# Selected text start

What happened: Tide spent many hours retesting a failing batch of github.com/kubernetes/enhancements PRs 1111, 1134, 1151, 1153, 1155. One PR caused a test to fail, and no PRs merged during that time.
https://prow.k8s.io/tide-history?repo=kubernetes%2Fenhancements
https://prow.k8s.io/?repo=kubernetes%2Fenhancements&type=batch
What you expected to happen: Tide should merge one of the passing PRs instead of retesting the same exact batch > 270 times without merging anything or trying a different batch. (And many _more_ times before that when fewer PRs were ready to merge).
How to reproduce it (as minimally and precisely as possible): ¯\_(ツ)_/¯
Please provide links to example occurrences, if any: In description above.
Anything else we need to know?:
/area prow
/area prow/tide
After kicking out the PR causing the batch failure with an /lgtm cancel the other PRs merged, so this particular instance is mitigated for the moment.
Thanks for the issue Ben.
Tide triggers a serial test whenever it sees a batch running and no up-to-date pending or passing serial test. Based on the timestamps it looks like Tide was continually triggering a new batch because the existing one was failing before the next Tide sync and we prioritize triggering batches over trigger serial tests so we never got the chance to trigger serial tests.
I think this can be addressed by prioritizing triggering serial tests or by making Tide trigger both batch tests and serial tests in the same sync loop when appropriate.
/assign @stevekuznetsov
WDYT?
We should probably trigger both.
/sig testing
IMHO we should just stop silently swallowing batch test errors and re-testing forever and instead report them to the PRs, so tide doen't consider the PRs again until someone issues a /retest to make their contexts green again: https://github.com/kubernetes/test-infra/issues/12216#issuecomment-529192971
Isn't that against the premise of tide though? A flake in a batch shouldn't require human intervention IMO. Even the /retest on LGTM + approve + flake is onerous and has been ~automated
The /retest on LGTM+approve+flake _is_ automated though? So if it did report the failure we'd auto retest it, serially.
The /retest on LGTM+approve+flake is automated though? So if it did report the failure we'd auto retest it, serially.

# Selected text end
# Listing start

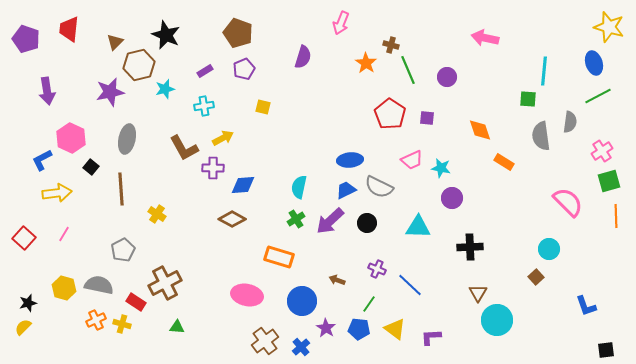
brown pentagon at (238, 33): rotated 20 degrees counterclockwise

# Listing end
# Listing start

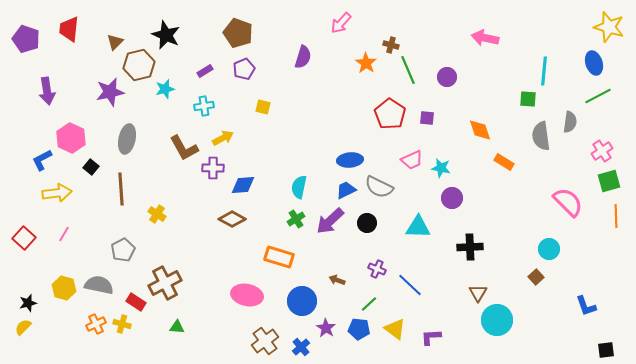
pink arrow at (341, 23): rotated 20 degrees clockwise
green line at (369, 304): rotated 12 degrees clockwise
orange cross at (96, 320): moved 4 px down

# Listing end

__Work instructions__
(1) In the Tide thread, how many times was the same batch retested without anything merging?
(2) For each statement, say whether it agrees with the Tide thread, answering yes or no and quoting the deciding words.
(a) Tide gives triggering serial tests priority over triggering batches.
(b) A single PR caused the batch test to fail.
(c) The other PRs merged once the PR causing the failure was removed with an /lgtm cancel.
(3) Reproduce the part of the Tide thread that opens with the words containing "What happened: Tide" and closes with "In description above.".

__Per-task answers__
(1) More than 270 times.

(2)
(a) No: "we prioritize triggering batches over trigger serial tests"
(b) Yes: "One PR caused a test to fail"
(c) Yes: "After kicking out the PR causing the batch failure with an /lgtm cancel the other PRs merged"

(3)
What happened: Tide spent many hours retesting a failing batch of github.com/kubernetes/enhancements PRs 1111, 1134, 1151, 1153, 1155. One PR caused a test to fail, and no PRs merged during that time.
https://prow.k8s.io/tide-history?repo=kubernetes%2Fenhancements
https://prow.k8s.io/?repo=kubernetes%2Fenhancements&type=batch
What you expected to happen: Tide should merge one of the passing PRs instead of retesting the same exact batch > 270 times without merging anything or trying a different batch. (And many _more_ times before that when fewer PRs were ready to merge).
How to reproduce it (as minimally and precisely as possible): ¯\_(ツ)_/¯
Please provide links to example occurrences, if any: In description above.